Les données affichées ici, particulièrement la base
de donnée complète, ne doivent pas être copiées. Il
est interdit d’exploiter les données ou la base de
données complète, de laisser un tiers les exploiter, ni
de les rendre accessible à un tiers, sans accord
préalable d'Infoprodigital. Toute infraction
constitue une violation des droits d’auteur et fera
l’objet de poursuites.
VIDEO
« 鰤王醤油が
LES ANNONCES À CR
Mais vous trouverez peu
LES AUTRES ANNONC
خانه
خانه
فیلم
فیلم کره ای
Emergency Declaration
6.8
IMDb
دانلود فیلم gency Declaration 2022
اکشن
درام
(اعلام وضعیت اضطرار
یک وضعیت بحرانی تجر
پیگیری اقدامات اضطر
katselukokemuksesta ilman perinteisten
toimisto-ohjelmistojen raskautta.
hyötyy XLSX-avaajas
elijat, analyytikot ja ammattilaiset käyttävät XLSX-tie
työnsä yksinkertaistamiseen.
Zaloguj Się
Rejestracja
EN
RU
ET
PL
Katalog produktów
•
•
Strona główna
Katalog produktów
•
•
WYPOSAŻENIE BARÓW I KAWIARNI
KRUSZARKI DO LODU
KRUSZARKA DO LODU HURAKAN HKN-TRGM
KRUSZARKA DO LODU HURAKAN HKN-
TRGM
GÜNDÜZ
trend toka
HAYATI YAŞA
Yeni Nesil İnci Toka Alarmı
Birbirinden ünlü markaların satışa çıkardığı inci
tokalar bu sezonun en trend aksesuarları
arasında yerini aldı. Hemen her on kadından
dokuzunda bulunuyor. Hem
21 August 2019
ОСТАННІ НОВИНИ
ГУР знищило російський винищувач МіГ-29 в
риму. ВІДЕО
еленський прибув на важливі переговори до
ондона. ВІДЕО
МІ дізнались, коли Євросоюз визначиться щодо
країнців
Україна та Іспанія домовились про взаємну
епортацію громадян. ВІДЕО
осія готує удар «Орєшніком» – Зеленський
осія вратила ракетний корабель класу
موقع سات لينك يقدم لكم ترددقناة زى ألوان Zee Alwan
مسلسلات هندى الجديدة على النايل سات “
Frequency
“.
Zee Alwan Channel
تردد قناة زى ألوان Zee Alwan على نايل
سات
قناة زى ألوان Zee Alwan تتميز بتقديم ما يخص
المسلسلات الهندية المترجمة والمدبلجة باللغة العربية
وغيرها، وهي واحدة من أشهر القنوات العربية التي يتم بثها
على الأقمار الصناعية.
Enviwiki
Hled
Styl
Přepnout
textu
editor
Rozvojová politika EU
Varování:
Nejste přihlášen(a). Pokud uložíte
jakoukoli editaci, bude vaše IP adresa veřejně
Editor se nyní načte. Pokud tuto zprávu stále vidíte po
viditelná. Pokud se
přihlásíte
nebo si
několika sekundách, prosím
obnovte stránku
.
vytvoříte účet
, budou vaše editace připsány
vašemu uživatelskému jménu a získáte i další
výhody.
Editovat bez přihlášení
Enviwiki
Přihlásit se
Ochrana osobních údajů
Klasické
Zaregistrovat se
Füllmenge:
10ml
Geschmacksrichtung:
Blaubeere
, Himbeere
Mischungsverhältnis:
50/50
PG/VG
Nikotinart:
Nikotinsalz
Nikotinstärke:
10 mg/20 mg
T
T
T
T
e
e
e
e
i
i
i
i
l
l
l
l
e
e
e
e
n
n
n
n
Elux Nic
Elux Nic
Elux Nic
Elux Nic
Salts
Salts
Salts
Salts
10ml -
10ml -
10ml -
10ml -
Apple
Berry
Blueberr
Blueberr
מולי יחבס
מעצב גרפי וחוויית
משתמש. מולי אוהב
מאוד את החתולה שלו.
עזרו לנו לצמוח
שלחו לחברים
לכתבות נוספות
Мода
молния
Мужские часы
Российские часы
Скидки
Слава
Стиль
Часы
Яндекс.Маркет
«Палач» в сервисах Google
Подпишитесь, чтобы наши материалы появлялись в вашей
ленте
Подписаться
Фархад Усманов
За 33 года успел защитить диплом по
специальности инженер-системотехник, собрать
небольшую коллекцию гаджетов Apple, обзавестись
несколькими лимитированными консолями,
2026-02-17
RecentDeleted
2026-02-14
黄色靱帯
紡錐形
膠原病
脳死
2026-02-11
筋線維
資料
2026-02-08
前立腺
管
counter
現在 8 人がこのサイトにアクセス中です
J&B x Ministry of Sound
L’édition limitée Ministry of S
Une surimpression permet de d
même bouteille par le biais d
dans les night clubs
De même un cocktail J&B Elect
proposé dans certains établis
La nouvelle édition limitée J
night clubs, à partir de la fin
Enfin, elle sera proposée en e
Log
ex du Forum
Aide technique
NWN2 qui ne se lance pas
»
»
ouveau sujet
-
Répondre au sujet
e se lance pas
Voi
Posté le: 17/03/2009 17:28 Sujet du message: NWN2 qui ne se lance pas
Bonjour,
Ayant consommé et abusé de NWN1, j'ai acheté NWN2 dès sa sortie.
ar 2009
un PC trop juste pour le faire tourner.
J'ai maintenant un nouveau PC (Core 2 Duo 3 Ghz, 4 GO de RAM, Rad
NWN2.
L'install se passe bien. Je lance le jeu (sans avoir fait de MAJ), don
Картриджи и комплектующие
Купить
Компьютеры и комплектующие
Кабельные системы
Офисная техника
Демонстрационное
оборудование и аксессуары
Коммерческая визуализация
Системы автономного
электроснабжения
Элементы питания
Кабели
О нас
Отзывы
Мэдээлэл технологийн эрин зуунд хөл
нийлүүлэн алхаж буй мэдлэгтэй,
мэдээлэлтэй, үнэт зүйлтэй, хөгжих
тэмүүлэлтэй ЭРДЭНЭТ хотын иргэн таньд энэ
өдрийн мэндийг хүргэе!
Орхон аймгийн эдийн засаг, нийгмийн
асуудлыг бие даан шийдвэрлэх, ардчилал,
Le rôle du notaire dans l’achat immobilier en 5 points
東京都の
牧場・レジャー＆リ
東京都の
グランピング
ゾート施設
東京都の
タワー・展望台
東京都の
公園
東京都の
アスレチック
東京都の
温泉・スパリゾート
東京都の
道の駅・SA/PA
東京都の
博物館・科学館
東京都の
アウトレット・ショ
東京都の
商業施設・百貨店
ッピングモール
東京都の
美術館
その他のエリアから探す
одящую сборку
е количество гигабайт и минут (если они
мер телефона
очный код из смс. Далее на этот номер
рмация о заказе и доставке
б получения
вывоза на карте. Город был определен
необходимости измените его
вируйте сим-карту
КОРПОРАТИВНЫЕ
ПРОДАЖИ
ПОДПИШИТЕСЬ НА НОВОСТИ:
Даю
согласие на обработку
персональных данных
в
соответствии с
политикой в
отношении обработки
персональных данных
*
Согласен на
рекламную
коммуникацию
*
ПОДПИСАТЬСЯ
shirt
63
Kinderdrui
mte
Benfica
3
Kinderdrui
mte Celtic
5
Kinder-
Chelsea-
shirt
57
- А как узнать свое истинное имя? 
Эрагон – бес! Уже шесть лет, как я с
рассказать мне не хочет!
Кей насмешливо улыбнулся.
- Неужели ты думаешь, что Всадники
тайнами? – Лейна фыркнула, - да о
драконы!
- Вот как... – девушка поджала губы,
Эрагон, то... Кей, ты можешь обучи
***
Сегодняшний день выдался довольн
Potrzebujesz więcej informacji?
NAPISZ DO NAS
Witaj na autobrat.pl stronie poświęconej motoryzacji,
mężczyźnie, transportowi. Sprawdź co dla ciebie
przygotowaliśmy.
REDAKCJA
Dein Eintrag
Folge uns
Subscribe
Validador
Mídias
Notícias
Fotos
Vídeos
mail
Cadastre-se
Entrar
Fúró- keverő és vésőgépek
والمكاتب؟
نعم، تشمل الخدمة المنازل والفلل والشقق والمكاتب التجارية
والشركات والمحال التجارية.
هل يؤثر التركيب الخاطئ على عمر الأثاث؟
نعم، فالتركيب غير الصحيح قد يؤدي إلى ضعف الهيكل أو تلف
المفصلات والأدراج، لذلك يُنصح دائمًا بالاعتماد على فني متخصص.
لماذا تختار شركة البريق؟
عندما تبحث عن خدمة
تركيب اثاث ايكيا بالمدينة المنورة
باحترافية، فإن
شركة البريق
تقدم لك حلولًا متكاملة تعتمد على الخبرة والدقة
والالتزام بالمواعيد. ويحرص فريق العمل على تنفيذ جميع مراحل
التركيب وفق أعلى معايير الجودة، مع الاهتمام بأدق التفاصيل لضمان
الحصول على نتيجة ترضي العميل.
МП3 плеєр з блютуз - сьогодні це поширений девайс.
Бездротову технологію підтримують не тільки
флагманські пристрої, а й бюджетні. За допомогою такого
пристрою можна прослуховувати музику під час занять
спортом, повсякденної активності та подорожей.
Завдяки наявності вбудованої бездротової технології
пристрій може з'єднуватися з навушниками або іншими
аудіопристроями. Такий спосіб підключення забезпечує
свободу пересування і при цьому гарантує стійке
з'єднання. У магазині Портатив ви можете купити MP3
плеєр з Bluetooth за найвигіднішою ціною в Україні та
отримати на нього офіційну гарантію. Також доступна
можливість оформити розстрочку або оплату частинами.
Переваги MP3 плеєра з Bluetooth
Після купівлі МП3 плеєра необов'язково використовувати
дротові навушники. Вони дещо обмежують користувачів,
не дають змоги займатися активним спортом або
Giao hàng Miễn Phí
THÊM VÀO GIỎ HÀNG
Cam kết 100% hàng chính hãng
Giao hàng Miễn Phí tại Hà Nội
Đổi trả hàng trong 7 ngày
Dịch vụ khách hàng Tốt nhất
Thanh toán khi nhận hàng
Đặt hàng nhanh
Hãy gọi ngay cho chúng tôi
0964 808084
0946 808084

■ ■ ■ ■ ■

From the entries, work out how many lines include the word "العربية", answering with the number only.

2